Scan the records for the string "Sewage" and copy every line that holds it.

Collection entries:
::::::
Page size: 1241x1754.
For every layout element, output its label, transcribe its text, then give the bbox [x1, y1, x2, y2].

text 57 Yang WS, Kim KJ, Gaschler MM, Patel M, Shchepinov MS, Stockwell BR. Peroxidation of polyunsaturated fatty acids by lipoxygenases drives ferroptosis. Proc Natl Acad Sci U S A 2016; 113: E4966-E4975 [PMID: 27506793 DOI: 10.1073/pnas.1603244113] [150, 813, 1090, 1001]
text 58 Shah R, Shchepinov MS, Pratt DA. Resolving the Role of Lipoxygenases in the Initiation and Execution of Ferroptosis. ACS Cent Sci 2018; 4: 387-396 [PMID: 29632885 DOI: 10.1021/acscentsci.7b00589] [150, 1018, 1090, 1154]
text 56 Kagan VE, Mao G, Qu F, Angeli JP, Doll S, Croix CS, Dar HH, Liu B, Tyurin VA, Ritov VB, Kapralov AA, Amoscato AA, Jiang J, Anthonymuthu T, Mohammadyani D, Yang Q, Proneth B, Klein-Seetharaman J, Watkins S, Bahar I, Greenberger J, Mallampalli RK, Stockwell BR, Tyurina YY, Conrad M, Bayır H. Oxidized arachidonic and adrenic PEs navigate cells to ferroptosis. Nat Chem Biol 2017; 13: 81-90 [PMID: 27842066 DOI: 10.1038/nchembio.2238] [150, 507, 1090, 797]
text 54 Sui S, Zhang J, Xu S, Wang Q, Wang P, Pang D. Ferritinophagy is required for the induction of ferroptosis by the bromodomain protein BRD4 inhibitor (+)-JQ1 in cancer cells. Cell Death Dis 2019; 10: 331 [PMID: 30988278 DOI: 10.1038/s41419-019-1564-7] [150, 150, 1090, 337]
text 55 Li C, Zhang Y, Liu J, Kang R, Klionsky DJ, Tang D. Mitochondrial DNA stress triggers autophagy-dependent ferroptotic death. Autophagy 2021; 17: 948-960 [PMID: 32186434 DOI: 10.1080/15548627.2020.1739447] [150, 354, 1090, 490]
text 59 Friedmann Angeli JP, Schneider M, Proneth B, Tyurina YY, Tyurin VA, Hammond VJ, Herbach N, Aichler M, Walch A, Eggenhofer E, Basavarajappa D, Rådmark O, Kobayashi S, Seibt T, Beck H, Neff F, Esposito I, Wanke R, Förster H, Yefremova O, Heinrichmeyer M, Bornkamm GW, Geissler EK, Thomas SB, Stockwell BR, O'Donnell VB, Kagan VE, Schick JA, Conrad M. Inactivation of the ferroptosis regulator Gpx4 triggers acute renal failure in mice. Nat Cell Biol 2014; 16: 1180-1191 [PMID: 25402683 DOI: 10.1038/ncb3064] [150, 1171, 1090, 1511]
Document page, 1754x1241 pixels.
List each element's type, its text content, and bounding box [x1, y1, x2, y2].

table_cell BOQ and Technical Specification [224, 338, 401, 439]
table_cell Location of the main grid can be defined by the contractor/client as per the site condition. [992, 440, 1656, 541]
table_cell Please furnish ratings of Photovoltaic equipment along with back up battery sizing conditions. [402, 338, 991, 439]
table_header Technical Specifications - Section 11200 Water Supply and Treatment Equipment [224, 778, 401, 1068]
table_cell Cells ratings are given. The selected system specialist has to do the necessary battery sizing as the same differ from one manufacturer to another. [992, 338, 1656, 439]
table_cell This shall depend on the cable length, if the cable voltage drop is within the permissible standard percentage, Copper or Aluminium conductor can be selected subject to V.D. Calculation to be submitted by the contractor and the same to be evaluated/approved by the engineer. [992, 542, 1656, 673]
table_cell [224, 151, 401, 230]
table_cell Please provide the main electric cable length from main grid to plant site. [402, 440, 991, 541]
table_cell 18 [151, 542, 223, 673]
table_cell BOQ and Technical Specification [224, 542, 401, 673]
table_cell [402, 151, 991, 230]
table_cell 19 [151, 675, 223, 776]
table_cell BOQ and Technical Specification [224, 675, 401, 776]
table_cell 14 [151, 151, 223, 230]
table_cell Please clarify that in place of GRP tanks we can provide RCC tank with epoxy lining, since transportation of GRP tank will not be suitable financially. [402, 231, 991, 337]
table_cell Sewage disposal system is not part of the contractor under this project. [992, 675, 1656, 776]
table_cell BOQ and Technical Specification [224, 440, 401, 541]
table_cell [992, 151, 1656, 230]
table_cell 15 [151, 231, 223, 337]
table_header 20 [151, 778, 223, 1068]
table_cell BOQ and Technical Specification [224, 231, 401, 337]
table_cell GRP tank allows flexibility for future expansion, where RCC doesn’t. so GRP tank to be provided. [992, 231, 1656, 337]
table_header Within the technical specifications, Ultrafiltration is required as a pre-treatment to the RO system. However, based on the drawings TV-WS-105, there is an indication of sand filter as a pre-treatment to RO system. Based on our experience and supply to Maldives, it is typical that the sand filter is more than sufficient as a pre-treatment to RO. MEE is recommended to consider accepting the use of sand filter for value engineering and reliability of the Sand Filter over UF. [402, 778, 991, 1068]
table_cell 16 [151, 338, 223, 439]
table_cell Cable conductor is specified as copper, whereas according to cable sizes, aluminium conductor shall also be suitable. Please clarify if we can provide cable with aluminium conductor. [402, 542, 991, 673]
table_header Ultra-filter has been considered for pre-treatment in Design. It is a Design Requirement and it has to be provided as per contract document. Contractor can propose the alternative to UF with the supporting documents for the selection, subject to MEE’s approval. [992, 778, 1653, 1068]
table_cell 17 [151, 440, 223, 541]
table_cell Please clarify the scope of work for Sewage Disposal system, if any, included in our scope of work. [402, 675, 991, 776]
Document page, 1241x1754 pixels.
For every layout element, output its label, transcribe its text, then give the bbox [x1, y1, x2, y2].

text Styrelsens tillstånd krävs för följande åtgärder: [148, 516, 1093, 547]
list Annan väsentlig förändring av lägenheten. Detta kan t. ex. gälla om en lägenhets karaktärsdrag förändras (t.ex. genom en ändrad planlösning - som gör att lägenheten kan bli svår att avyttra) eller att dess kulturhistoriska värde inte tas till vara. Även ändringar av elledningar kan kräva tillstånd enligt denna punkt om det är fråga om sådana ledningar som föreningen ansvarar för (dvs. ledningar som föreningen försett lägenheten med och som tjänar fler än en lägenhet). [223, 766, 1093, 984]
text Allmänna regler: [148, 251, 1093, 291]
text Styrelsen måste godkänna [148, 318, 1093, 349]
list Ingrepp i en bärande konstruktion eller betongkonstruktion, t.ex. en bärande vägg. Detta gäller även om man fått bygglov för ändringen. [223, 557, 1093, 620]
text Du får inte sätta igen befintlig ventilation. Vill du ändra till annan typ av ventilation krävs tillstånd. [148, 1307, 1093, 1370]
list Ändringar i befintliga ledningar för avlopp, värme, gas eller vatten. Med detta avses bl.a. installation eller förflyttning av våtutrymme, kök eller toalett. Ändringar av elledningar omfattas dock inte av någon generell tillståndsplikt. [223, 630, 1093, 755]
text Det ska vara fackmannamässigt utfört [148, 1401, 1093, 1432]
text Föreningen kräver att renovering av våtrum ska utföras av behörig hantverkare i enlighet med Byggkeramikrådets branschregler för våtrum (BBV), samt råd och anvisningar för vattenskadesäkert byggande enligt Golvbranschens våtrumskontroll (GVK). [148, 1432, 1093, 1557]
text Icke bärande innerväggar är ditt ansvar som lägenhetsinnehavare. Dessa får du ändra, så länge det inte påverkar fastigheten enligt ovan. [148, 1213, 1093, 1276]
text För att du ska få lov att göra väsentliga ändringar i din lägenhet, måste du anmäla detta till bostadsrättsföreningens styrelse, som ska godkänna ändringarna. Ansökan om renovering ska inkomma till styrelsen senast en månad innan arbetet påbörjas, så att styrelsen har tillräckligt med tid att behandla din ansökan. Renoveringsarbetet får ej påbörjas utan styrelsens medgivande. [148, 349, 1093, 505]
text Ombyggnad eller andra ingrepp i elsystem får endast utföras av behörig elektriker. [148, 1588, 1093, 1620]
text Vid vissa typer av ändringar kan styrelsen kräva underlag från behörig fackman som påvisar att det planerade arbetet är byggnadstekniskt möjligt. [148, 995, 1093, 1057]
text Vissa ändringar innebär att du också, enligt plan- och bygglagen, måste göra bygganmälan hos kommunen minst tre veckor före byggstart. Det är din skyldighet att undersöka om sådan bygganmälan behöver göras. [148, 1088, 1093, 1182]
::::::
> _Response below_:
table_cell Sewage disposal system is not part of the contractor under this project. [992, 675, 1656, 776]
table_cell Please clarify the scope of work for Sewage Disposal system, if any, included in our scope of work. [402, 675, 991, 776]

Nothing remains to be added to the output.